* [Requirements] Please express the stretch of rows from the line containing "Which event on Monday ends" through the line containing "11:15 AM to 12:30 PM" as a two-column CSV with the headers request and answer. Give one CSV line per row, with each field quoted and any line breaks turned into spaces.

======== Supplied information ========

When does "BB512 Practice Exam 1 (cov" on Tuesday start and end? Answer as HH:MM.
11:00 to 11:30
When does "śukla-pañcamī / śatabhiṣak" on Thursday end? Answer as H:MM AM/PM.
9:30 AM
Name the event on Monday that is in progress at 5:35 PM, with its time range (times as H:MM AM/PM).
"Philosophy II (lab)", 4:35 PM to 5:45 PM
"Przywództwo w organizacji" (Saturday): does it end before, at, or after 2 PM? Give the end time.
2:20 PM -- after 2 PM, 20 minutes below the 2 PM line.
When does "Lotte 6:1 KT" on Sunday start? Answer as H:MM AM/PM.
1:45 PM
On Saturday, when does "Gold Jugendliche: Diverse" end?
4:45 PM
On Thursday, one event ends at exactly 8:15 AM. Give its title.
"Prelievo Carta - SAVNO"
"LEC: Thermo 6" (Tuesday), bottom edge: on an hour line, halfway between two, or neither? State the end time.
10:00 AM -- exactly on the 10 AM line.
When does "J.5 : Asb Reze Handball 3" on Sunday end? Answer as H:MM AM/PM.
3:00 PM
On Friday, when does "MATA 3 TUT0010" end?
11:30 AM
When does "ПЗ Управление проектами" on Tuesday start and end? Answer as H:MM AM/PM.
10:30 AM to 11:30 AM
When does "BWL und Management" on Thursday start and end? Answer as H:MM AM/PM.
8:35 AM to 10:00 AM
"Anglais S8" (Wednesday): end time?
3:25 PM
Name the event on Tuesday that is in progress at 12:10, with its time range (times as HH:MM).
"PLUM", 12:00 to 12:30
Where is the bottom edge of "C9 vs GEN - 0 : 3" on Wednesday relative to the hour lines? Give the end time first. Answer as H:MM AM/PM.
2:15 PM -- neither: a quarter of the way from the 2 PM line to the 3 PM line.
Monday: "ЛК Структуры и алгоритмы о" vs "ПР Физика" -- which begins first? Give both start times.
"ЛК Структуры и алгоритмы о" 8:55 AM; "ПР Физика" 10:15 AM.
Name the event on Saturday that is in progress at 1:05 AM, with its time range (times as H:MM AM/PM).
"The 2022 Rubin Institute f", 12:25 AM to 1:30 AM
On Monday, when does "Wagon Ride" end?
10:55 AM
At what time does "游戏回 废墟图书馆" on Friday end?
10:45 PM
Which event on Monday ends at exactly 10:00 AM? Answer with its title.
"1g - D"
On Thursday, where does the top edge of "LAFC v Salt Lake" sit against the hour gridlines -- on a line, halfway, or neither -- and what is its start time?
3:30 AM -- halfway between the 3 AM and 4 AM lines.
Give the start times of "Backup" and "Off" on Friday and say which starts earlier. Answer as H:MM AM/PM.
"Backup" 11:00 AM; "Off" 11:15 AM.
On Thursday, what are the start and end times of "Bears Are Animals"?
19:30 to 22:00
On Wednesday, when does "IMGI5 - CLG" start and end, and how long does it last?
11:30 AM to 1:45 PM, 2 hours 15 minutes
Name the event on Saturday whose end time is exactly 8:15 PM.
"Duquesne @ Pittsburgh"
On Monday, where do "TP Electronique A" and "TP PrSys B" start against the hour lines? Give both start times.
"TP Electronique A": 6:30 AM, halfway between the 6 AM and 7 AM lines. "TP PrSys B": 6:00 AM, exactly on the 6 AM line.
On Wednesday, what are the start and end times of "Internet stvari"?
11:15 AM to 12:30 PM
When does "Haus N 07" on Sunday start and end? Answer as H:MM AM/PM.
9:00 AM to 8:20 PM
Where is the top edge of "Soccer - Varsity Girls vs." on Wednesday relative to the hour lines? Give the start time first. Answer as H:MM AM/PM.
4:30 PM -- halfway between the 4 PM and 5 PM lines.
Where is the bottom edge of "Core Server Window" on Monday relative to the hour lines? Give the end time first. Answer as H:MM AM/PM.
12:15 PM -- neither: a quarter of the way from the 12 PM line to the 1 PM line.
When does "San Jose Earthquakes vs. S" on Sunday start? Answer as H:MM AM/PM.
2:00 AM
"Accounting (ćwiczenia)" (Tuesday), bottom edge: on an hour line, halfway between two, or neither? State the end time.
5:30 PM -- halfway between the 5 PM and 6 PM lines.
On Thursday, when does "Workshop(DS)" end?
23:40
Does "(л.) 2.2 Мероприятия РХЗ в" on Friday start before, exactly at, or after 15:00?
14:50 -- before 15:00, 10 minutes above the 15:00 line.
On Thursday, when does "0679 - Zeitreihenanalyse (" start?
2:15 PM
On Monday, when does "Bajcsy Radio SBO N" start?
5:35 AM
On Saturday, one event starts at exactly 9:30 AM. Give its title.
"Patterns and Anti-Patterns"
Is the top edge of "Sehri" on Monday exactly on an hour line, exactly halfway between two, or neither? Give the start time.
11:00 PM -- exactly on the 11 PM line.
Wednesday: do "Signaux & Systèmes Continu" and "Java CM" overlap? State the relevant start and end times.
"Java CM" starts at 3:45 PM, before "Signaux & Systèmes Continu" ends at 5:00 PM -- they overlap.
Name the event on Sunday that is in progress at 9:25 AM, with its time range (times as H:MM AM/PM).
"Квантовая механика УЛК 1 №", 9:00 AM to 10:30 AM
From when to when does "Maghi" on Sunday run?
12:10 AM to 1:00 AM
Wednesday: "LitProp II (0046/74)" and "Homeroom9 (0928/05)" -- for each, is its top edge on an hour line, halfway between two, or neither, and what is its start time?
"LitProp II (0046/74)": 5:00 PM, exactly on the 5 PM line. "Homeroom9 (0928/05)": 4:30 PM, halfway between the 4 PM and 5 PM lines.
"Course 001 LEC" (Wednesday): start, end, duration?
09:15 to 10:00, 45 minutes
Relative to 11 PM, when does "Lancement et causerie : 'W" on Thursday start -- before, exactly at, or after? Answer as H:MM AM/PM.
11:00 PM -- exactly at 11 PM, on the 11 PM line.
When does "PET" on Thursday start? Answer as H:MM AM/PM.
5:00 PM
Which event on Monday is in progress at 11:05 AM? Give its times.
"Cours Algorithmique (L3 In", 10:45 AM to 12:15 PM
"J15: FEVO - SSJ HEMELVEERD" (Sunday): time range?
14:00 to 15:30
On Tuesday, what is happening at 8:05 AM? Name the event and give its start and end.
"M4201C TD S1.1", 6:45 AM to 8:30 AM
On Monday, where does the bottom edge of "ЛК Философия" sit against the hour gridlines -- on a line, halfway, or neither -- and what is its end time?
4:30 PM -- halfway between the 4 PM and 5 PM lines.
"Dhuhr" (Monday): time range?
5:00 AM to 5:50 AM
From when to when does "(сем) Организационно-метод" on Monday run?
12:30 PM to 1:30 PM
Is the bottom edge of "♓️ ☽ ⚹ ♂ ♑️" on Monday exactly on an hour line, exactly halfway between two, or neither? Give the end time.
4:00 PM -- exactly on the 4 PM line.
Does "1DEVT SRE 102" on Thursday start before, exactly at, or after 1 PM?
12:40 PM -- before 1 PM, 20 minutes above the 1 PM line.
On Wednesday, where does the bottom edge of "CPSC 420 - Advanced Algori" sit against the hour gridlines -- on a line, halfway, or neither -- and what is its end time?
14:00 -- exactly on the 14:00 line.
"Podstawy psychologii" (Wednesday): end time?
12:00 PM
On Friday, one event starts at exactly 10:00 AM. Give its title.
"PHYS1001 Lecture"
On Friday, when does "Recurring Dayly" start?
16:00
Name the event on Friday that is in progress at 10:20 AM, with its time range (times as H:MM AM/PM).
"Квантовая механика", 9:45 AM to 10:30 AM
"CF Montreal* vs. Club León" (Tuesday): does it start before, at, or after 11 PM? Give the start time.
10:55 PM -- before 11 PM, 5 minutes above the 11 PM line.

========

* [Exercise solution]
request,answer
"Which event on Monday ends at exactly 10:00 AM? Answer with its title.","""1g - D"""
"On Thursday, where does the top edge of ""LAFC v Salt Lake"" sit against the hour gridlines -- on a line, halfway, or neither -- and what is its start time?","3:30 AM -- halfway between the 3 AM and 4 AM lines."
"Give the start times of ""Backup"" and ""Off"" on Friday and say which starts earlier. Answer as H:MM AM/PM.","""Backup"" 11:00 AM; ""Off"" 11:15 AM."
"On Thursday, what are the start and end times of ""Bears Are Animals""?","19:30 to 22:00"
"On Wednesday, when does ""IMGI5 - CLG"" start and end, and how long does it last?","11:30 AM to 1:45 PM, 2 hours 15 minutes"
"Name the event on Saturday whose end time is exactly 8:15 PM.","""Duquesne @ Pittsburgh"""
"On Monday, where do ""TP Electronique A"" and ""TP PrSys B"" start against the hour lines? Give both start times.","""TP Electronique A"": 6:30 AM, halfway between the 6 AM and 7 AM lines. ""TP PrSys B"": 6:00 AM, exactly on the 6 AM line."
"On Wednesday, what are the start and end times of ""Internet stvari""?","11:15 AM to 12:30 PM"